Below are some records. Return exactly the lines from the one with "left ankle: (372, 517)" to the one with "left shoulder: (232, 315)", and nothing else.

(Available data)

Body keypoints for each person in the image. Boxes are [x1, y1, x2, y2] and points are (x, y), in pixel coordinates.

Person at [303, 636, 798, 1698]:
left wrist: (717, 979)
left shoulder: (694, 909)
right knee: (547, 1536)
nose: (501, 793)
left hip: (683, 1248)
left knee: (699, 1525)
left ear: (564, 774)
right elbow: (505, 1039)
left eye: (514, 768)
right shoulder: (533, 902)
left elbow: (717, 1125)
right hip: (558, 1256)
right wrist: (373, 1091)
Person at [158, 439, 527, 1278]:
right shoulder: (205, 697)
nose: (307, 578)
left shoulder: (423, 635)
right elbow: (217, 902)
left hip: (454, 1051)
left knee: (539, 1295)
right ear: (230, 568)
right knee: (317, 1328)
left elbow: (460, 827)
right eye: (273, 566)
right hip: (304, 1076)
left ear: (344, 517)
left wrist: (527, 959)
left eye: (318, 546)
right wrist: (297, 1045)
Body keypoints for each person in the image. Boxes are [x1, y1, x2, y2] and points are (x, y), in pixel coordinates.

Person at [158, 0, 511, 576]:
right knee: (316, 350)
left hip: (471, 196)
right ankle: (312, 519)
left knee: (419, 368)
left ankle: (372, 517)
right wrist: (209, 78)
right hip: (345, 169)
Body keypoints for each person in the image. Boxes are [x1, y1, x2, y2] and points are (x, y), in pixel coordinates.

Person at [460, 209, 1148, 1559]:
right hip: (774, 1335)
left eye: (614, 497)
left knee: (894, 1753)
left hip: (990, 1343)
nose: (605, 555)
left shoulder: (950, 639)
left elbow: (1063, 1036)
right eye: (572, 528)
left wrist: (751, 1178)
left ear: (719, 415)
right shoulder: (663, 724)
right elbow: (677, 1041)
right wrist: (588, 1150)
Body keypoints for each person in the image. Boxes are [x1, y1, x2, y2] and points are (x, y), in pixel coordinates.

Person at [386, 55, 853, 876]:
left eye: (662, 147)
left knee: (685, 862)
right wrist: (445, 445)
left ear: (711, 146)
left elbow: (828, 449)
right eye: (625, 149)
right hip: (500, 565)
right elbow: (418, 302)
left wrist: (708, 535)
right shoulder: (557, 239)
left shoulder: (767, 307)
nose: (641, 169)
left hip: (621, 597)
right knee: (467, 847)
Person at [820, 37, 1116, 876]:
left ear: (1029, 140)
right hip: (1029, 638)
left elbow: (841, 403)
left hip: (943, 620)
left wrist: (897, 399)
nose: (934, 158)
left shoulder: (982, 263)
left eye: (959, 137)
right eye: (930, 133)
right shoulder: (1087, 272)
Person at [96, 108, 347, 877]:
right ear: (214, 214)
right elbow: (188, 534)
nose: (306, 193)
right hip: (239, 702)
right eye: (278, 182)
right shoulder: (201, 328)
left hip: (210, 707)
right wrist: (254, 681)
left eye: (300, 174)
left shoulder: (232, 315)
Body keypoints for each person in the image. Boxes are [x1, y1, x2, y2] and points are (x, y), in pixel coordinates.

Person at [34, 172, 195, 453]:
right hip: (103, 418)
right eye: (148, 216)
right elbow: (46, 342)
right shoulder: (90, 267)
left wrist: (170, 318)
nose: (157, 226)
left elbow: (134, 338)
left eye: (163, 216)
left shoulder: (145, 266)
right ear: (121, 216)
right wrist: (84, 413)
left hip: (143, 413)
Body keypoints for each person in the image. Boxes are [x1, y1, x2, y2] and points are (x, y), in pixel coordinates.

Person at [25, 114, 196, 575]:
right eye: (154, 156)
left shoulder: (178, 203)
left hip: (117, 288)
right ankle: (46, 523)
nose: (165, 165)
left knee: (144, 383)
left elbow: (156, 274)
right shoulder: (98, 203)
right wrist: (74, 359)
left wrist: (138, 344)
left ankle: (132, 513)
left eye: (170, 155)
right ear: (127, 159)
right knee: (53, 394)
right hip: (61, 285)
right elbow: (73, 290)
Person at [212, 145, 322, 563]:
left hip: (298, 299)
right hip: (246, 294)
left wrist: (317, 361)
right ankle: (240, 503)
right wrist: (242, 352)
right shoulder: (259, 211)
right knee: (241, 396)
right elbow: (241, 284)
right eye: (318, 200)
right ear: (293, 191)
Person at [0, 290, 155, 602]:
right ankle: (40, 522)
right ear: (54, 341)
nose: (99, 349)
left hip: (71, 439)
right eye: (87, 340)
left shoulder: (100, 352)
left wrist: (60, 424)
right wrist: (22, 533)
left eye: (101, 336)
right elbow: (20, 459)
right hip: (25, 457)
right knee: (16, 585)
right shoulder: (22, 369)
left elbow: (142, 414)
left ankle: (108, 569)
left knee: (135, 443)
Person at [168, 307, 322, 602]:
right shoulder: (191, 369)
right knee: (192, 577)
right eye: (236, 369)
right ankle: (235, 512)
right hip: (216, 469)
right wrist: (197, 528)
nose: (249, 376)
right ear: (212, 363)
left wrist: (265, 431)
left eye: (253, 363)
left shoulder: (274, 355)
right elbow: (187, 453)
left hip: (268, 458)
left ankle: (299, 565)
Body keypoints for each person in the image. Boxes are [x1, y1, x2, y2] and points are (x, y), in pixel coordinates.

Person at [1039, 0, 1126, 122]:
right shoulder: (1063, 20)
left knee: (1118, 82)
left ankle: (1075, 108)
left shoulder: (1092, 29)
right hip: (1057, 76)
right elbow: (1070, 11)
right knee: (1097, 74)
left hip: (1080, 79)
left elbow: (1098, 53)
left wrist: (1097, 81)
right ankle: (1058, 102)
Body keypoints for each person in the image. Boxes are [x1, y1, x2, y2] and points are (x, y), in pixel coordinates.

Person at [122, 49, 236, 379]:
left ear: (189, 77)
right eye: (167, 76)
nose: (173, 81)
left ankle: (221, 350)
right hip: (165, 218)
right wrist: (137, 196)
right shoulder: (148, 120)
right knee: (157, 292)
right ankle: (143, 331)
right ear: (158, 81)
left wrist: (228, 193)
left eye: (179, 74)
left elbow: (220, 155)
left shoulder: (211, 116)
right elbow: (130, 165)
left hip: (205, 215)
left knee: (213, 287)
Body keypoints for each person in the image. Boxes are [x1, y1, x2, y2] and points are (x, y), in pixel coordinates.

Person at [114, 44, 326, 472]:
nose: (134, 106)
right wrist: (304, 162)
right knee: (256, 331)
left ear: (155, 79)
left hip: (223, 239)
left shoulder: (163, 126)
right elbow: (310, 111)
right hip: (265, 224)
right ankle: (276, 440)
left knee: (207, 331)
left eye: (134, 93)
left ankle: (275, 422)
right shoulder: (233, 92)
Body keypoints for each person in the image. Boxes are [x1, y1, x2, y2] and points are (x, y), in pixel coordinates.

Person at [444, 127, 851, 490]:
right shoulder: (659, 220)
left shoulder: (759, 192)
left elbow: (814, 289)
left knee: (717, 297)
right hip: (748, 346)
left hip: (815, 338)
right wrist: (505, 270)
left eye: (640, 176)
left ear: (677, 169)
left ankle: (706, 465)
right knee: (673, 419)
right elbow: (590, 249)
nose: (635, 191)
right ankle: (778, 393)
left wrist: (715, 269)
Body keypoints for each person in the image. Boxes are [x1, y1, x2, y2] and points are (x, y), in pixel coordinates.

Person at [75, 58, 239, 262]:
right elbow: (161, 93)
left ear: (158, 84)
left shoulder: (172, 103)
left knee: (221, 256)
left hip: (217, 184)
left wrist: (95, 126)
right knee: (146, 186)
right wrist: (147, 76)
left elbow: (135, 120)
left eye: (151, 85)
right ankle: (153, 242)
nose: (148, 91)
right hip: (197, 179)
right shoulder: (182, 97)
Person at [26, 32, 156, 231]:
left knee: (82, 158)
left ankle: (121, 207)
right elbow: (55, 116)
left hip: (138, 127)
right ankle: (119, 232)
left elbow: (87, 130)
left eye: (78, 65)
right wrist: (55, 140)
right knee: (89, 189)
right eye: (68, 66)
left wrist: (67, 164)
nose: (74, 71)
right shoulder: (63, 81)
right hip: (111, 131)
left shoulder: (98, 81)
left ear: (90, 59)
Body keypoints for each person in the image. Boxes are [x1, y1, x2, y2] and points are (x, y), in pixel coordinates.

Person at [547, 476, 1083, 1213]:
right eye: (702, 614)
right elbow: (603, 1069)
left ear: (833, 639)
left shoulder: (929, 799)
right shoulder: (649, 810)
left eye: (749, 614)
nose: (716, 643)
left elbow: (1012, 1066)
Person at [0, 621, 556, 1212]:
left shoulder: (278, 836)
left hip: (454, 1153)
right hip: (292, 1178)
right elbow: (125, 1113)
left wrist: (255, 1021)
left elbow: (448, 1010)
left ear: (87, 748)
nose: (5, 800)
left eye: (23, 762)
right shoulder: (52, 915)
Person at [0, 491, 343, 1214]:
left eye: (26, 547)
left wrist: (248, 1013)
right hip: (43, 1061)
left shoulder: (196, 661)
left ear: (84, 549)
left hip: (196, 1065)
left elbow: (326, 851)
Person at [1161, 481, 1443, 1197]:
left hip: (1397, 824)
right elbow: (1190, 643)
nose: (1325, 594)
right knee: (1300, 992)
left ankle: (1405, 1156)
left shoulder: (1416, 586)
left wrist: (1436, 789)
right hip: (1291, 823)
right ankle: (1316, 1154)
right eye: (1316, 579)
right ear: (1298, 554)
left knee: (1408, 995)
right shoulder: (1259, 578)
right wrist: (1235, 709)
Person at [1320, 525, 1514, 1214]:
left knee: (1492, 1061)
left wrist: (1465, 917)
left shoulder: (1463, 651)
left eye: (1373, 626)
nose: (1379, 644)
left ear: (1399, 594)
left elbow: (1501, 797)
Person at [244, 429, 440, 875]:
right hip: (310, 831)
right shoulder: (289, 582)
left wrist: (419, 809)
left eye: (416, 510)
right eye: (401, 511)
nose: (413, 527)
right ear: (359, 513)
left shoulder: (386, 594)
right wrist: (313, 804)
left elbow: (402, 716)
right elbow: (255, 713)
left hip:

(End Available data)

*Reply to the exercise:*
left ankle: (372, 517)
right wrist: (209, 78)
right hip: (345, 169)
Body keypoints for each person in the image. Boxes are [x1, y1, x2, y2] and points are (x, y), in pixel coordinates.

Person at [460, 209, 1148, 1559]:
right hip: (774, 1335)
left eye: (614, 497)
left knee: (894, 1753)
left hip: (990, 1343)
nose: (605, 555)
left shoulder: (950, 639)
left elbow: (1063, 1036)
right eye: (572, 528)
left wrist: (751, 1178)
left ear: (719, 415)
right shoulder: (663, 724)
right elbow: (677, 1041)
right wrist: (588, 1150)
Body keypoints for each person in the image. Boxes are [x1, y1, x2, y2] and points are (x, y), in pixel coordinates.

Person at [386, 55, 853, 876]:
left eye: (662, 147)
left knee: (685, 862)
right wrist: (445, 445)
left ear: (711, 146)
left elbow: (828, 449)
right eye: (625, 149)
right hip: (500, 565)
right elbow: (418, 302)
left wrist: (708, 535)
right shoulder: (557, 239)
left shoulder: (767, 307)
nose: (641, 169)
left hip: (621, 597)
right knee: (467, 847)
Person at [820, 37, 1116, 876]:
left ear: (1029, 140)
right hip: (1029, 638)
left elbow: (841, 403)
left hip: (943, 620)
left wrist: (897, 399)
nose: (934, 158)
left shoulder: (982, 263)
left eye: (959, 137)
right eye: (930, 133)
right shoulder: (1087, 272)
Person at [96, 108, 347, 877]:
right ear: (214, 214)
right elbow: (188, 534)
nose: (306, 193)
right hip: (239, 702)
right eye: (278, 182)
right shoulder: (201, 328)
left hip: (210, 707)
right wrist: (254, 681)
left eye: (300, 174)
left shoulder: (232, 315)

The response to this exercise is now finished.